Nach dem schweren Zugunglück im französischen Brétigny-sur-Orge mit mindestens sechs Toten, laufen die Ermittlungen auf Hochtouren.
Ein Bahnverantwortlicher erklärte, ein defektes Verbindungsteil an einer Weiche könnte die Ursache der Katastrophe gewesen sein. Das Stahlelement habe zwei Schienenteile zusammenhalten sollen, es habe sich aber gelöst.
Das französische Bahnunternehmen SNCF kündigte an, nun schnellstmöglich alle vergleichbaren Verbindungsteile im französischen Schienennetz zu überprüfen: Es sollen rund 5000 sein.
In den Tagen zuvor hatten am Bahnhof Brétigny-sur-Orge Arbeiten an den Geleisen stattgefunden. Ob diese Arbeiten mit der Katastrophe etwas zu tun haben, ist unklar.
Es herrschte ein unglaubliches Chaos. Überall flogen Trümmerteile herum.
Zug rast in Bahnhof
Der Intercity-Zug war am Freitagnachmittag um 17.14 Uhr mit 137 Kilometern pro Stunde unterwegs – 13 Kilometer pro Stunde langsamer als erlaubt. Er hätte den Bahnhof von Brétigny-sur-Orge mit hoher Geschwindigkeit durchqueren sollen.
SRF-Korrespondent Ruedi Mäder in Paris erklärte: Bei der Einfahrt in den Bahnhof seien die Waggons drei und vier aus den Geleisen gesprungen. Wagen vier sei gekippt, darauf entgleisten auch die folgenden Wagen.

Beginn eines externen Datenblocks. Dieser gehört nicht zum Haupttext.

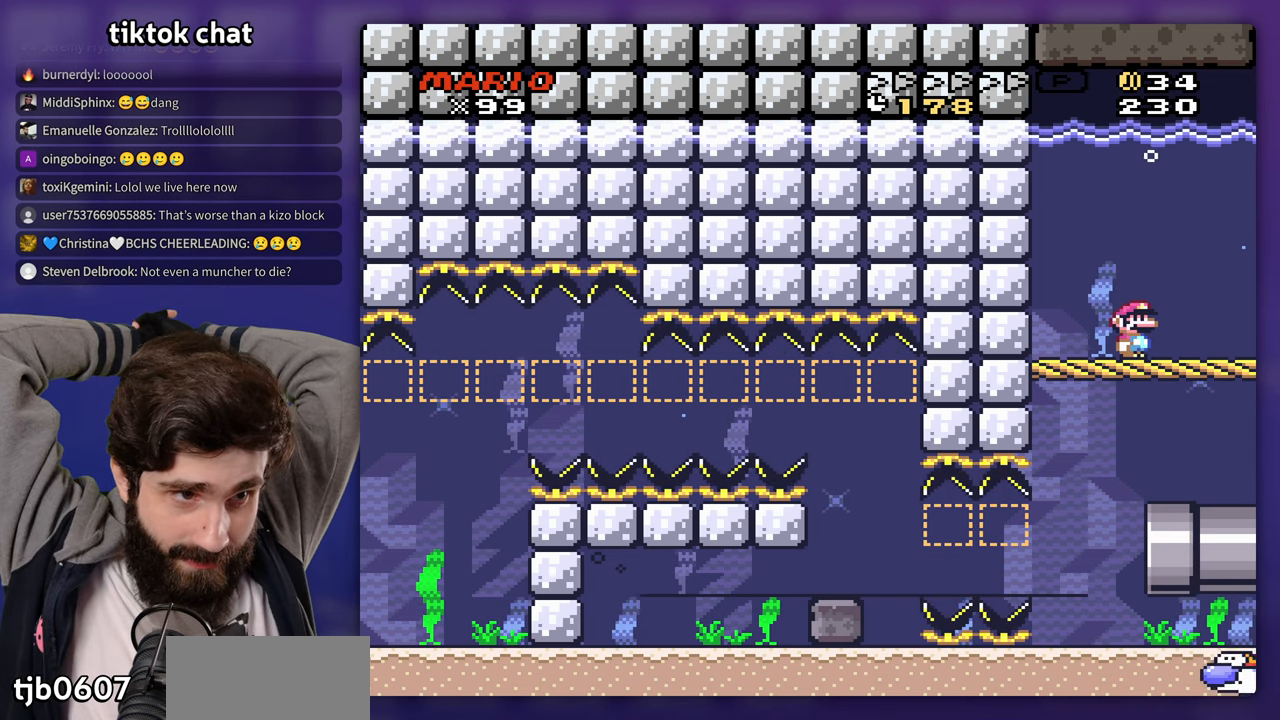
Gameplay with a controller (Nintendo layout); each line is a JSON object with the inputs held at the frame after it (dt_ms = milliseconds from this image to that frame). "events" lists button and stick changes between this image and that frame as [ms after this image, input, new state], when the widget could be followed in between. Not read: B L3 R3.
{"dt_ms": 500, "buttons": ["DPAD_UP"], "events": [[67, "DPAD_UP", "down"]]}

Während der eine Zugteil weiterrollte, krachte der andere gegen die Träger des Perron-Daches und auf den Bahnsteig. Das Dach stürzte teilweise ein. «Auf dem Perron warteten Reisende auf ihren Zug. Es herrschte ein unglaubliches Chaos. Überall flogen Trümmerteile herum», sagte Mäder.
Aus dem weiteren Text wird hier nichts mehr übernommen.